What to work on: Only the stretch below from the line holding "معرفته أول 72 ساعة" through the line holding "неограниченного круга лиц к" should be restated, word for word and with both ends included; pictures stay out.

Collected data
********
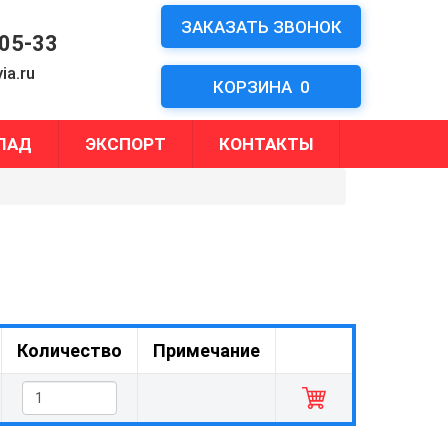
ЗАКАЗАТЬ ЗВОНОК
-05-33
ia.ru
КОРЗИНА
0
ЛАД
ЭКСПОРТ
КОНТАКТЫ
Количество
Примечание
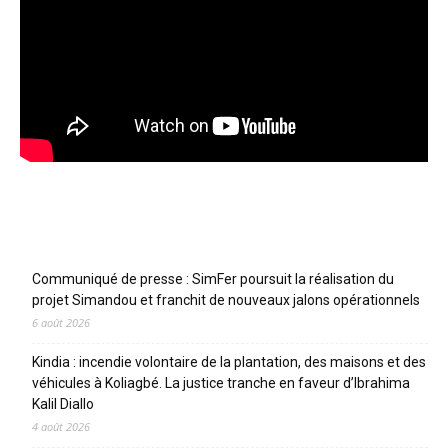
Articles récents
Communiqué de presse : SimFer poursuit la réalisation du
projet Simandou et franchit de nouveaux jalons opérationnels
6 août 2026
Kindia : incendie volontaire de la plantation, des maisons et des
véhicules à Koliagbé. La justice tranche en faveur d’Ibrahima
Kalil Diallo
4 août 2026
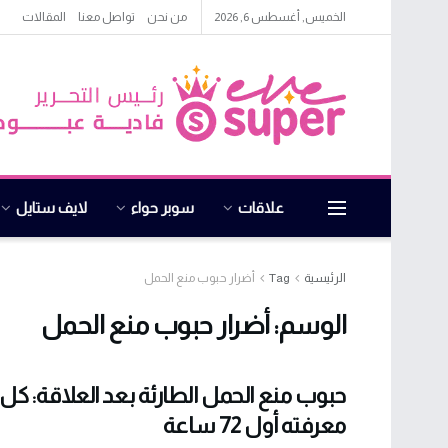
الخميس, أغسطس 6, 2026
من نحن
تواصل معنا
المقالات
علاقات
سوبر حواء
لايف ستايل
الرئيسية
Tag
أضرار حبوب منع الحمل
الوسم:
أضرار حبوب منع الحمل
حبوب منع الحمل الطارئة بعد العلاقة: كل 
معرفته أول 72 ساعة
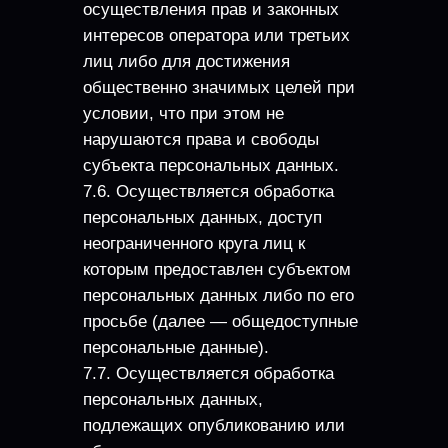
осуществления прав и законных
интересов оператора или третьих
лиц либо для достижения
общественно значимых целей при
условии, что при этом не
нарушаются права и свободы
субъекта персональных данных.
7.6. Осуществляется обработка
персональных данных, доступ
неограниченного круга лиц к
которым предоставлен субъектом
персональных данных либо по его
просьбе (далее — общедоступные
персональные данные).
7.7. Осуществляется обработка
персональных данных,
подлежащих опубликованию или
********
Written reply:
معرفته أول 72 ساعة
осуществления прав и законных
интересов оператора или третьих
лиц либо для достижения
общественно значимых целей при
условии, что при этом не
нарушаются права и свободы
субъекта персональных данных.
7.6. Осуществляется обработка
персональных данных, доступ
неограниченного круга лиц к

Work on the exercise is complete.